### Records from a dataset
%%
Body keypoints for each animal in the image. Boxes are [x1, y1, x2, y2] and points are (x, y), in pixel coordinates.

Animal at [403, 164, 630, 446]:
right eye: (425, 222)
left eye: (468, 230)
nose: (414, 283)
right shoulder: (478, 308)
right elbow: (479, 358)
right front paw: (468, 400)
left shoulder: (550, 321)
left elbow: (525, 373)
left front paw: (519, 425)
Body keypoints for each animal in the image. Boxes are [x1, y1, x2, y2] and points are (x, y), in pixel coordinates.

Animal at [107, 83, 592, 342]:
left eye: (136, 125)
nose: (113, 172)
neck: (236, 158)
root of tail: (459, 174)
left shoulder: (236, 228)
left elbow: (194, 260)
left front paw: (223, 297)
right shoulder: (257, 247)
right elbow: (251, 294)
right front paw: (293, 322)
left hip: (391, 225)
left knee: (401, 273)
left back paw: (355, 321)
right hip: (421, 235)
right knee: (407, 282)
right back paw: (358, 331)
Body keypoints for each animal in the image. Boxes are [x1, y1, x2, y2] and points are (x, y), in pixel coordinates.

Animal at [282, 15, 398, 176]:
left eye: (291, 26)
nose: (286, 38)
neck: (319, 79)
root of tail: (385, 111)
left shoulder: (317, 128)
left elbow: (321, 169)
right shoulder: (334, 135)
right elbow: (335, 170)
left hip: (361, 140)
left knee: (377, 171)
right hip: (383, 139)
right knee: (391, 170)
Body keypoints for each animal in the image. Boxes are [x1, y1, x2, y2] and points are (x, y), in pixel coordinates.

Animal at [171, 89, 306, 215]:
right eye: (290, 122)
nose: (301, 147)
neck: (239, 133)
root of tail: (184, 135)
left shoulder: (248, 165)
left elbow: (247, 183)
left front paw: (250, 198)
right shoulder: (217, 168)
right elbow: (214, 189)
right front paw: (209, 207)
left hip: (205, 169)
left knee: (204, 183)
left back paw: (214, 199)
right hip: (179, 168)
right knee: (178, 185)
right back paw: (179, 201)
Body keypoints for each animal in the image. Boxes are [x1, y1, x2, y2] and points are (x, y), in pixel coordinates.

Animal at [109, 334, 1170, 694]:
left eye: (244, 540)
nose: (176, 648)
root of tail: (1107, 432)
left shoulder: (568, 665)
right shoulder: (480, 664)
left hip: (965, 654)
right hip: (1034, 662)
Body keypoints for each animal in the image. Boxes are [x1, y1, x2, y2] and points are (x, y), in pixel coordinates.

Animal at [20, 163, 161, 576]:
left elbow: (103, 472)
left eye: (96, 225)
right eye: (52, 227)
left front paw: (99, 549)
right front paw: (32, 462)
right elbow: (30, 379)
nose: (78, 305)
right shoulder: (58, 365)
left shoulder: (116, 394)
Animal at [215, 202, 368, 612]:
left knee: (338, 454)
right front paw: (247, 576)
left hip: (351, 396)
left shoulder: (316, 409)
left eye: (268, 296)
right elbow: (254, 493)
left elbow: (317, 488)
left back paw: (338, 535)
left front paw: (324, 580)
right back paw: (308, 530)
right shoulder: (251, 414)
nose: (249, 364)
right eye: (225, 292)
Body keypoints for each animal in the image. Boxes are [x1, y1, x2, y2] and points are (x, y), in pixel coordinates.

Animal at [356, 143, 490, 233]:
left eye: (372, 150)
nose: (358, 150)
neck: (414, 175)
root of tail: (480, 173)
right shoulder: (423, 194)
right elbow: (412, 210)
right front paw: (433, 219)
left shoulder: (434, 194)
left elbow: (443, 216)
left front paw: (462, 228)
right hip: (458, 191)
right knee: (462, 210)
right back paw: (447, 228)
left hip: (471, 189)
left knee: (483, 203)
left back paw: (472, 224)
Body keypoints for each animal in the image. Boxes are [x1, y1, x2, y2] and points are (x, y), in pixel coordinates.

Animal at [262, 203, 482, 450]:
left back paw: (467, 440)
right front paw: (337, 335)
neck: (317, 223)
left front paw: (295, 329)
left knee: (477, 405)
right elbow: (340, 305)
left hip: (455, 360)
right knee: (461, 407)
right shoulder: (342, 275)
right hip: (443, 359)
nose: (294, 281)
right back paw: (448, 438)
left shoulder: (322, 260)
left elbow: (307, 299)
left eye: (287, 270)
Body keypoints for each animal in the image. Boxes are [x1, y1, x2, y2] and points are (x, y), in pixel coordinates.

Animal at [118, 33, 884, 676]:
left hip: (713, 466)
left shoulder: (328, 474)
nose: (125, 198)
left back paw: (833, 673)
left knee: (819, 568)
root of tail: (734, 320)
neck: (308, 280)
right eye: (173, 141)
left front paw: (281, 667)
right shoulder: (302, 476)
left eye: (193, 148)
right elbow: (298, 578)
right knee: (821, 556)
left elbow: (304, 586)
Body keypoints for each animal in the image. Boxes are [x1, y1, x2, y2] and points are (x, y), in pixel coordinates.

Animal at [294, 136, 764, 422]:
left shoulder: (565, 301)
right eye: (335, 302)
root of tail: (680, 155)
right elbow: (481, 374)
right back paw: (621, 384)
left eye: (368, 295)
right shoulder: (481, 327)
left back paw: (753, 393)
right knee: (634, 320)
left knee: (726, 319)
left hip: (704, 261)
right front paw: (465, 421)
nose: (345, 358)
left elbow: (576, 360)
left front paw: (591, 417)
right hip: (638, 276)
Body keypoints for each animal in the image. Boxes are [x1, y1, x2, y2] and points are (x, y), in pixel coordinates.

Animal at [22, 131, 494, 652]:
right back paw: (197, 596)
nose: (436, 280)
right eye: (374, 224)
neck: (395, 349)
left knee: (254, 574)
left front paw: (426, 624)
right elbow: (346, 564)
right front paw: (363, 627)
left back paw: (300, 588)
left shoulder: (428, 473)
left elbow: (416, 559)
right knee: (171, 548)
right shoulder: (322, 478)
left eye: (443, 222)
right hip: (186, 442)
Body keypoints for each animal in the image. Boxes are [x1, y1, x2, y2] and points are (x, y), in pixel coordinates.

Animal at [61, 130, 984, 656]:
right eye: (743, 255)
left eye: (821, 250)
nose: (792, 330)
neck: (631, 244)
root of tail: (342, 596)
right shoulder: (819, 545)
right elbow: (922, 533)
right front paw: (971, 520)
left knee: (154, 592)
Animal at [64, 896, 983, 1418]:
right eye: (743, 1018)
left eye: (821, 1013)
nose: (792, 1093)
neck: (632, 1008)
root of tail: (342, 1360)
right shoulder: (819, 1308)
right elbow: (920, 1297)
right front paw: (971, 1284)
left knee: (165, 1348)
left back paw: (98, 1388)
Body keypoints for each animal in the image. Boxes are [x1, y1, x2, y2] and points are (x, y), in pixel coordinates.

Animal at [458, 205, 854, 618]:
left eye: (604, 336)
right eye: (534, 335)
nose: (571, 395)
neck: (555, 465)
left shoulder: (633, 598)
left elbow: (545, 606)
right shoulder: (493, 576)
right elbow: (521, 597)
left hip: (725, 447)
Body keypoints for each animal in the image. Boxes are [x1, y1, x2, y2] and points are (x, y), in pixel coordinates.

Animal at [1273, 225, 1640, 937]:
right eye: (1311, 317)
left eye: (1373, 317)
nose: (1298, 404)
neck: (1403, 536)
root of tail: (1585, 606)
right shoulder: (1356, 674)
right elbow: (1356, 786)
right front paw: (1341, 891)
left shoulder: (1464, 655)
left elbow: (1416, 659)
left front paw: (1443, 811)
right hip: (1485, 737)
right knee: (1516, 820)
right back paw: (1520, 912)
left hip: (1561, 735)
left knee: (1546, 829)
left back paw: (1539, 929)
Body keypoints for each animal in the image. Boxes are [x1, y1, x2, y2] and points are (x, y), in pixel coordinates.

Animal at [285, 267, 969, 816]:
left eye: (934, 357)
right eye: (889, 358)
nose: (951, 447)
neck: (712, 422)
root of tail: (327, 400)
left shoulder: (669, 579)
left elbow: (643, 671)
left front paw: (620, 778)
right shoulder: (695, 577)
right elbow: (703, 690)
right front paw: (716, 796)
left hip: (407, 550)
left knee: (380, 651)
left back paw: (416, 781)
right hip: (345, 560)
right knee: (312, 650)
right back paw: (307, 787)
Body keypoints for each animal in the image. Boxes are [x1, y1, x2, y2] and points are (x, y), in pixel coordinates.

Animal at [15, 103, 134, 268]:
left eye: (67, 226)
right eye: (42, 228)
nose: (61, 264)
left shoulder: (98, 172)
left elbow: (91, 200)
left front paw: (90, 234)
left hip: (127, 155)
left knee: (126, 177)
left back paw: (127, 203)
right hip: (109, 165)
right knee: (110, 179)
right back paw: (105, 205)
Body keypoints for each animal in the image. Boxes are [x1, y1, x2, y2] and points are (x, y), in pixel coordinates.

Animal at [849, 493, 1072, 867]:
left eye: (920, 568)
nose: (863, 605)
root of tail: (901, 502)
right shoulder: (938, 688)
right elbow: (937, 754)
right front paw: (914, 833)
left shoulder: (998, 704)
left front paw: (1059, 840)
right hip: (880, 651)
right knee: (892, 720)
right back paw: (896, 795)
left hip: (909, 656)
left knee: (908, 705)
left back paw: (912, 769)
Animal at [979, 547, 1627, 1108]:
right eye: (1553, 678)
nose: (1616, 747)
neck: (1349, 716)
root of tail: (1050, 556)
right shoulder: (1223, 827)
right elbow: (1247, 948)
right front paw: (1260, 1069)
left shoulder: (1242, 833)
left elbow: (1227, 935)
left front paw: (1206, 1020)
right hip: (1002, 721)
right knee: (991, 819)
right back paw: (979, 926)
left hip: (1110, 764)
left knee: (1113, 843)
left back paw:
%%
### To do
From the records above, reproduce exactly the lines from the one with "nose: (113, 172)" to the one with "left knee: (401, 273)", both included, and no others.

### Answer to this task
nose: (113, 172)
neck: (236, 158)
root of tail: (459, 174)
left shoulder: (236, 228)
left elbow: (194, 260)
left front paw: (223, 297)
right shoulder: (257, 247)
right elbow: (251, 294)
right front paw: (293, 322)
left hip: (391, 225)
left knee: (401, 273)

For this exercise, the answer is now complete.